For a hundred years suffragettes have been a potent symbol of the fight for women’s rights, and the retired nurses and service users who brandished “Women need coils” placards in the demonstration were referencing the connection between the provision of contraception and the ongoing struggle for women’s equality.

Many members of the women’s suffrage movement were pioneering campaigners for birth control because they recognised that women’s lives, wellbeing and ability to participate fully in society were limited by the relentless and gruelling cycle of pregnancy and childbirth. Yet, as a society, we seem to take for granted the enormous life-saving, public health and social benefits that contraception has brought us. It is considered a low priority, and access and choice of method are at the mercy of incomprehensible and often inequitable funding mechanisms.

It means, in practice, that despite decades of development in contraception since the introduction of the pill in 1961 – there are theoretically 15 different methods now available on the NHS – many women are still not offered the full range of options, and may be being deprived of the contraception best suited to their needs.

The Margaret Pyke Centre provides a vital service not just because it is staffed by specialists with up-to-date technical knowledge of all these methods, but because of its expertise in supporting women, and helping them to understand their options and choose the method that best suits them. Glowing reports from service users testify to the compassionate care on offer. One young woman, who walked out of the clinic and into the demonstration, said she had travelled across London to use the service because the staff are so well-informed and conscientious, and the centre so friendly, clean and bright.

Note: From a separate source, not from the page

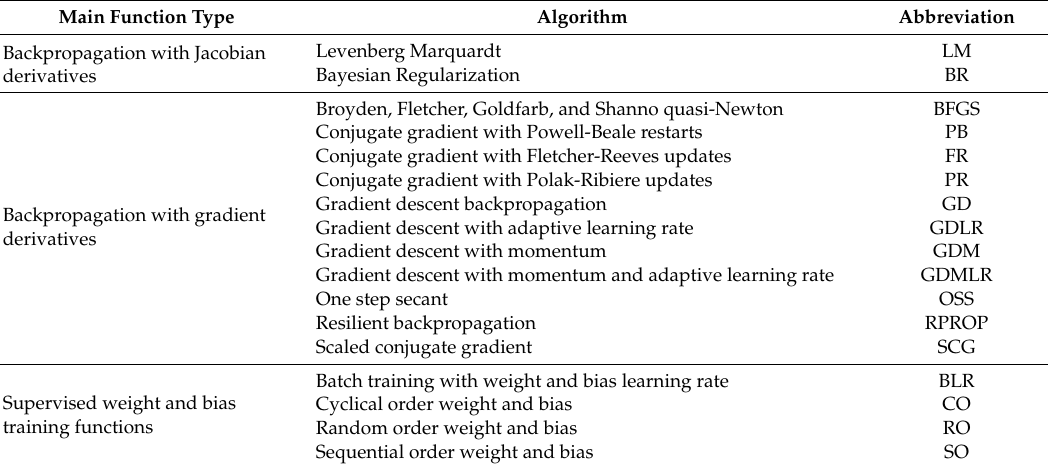
Table 2. Algorithms used and description of the main function type and abbreviations, which were used to develop the artificial neural network models.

Local GP Mel Gardner is just one of thousands of doctors and nurses who have trained at the centre over its 46-year history. GPs, she said, “are on our knees in terms of workload” and women just wouldn’t get the care they need if they were solely reliant on their doctors. But doctors know that Margaret Pyke staff are on the end of the phone to offer advice in complex cases.

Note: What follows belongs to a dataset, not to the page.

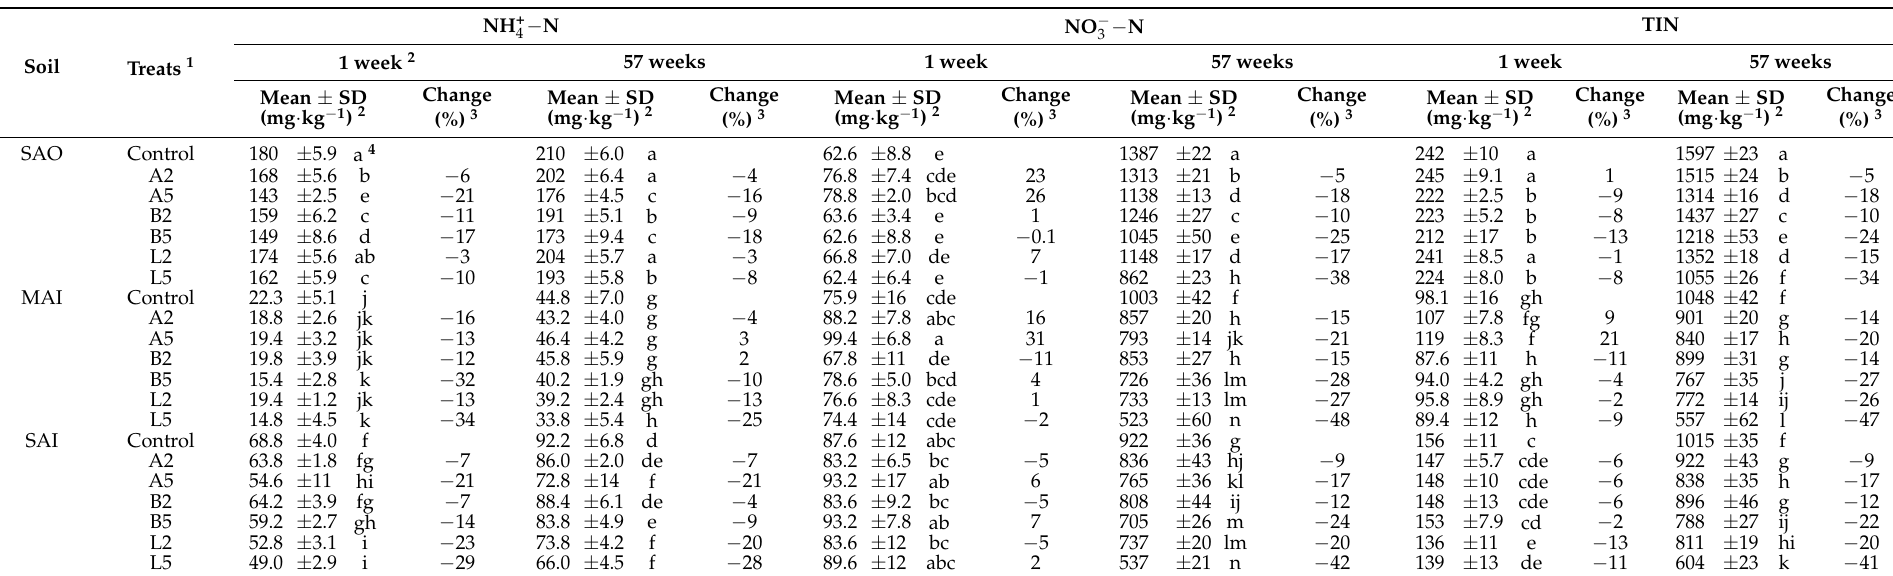
− N, NO − − N, and total inorganic N (TIN) (NO − 3 4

This kind of ad hoc, unfunded support doesn’t show up on balance sheets. Nevertheless, the economics are clear. Every £1 spent on contraception saves the NHS £11. By any reckoning the Margaret Pyke Centre, offering 20,000 consultations a year, is good value for money. Unfortunately, while women and taxpayers pay the price for cuts in contraceptive services, the consequences are not felt directly by the trusts making funding decisions. Thus the labyrinthine funding and commissioning regime put in place by the Health and Social Care Act encourages commissioners to know the price of everything and the value of nothing.

The Central and North West London NHS Foundation Trust, which will make the decision about the Margaret Pyke Centre’s future in the context of a big budget shortfall, may be taken aback by the spirited campaign launched by its doctors, nurses, service users and medical students. It has been suggested that the trust is now committed to trying to find ways to save the service, even if it has to move out of its recently refurbished home.

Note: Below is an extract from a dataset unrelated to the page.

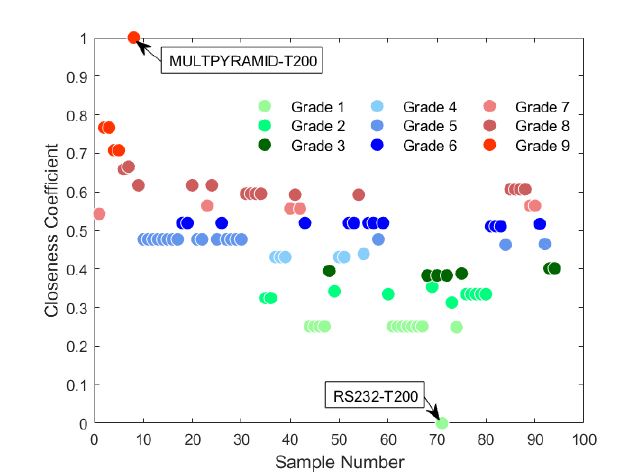
Figure 1. Threat-grading results for the 94 HTs found on Trust-hub.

Hopefully the centre will be saved without compromising on staff or shoving it into a dusty backroom of a crumbling building – where so many of our sexual health services languish. If the centre loses its battle for survival we should consider this to be the canary in the coal mine for contraceptive services around the county.

If it is saved, it should motivate others to fight to save theirs. As Sarah Pyke, great-granddaughter of the centre’s founder, said: “If you can’t have control over your own body, there are so many aspects of your life you can’t control. Contraception is not just a public health issue. It’s a human rights issue too.”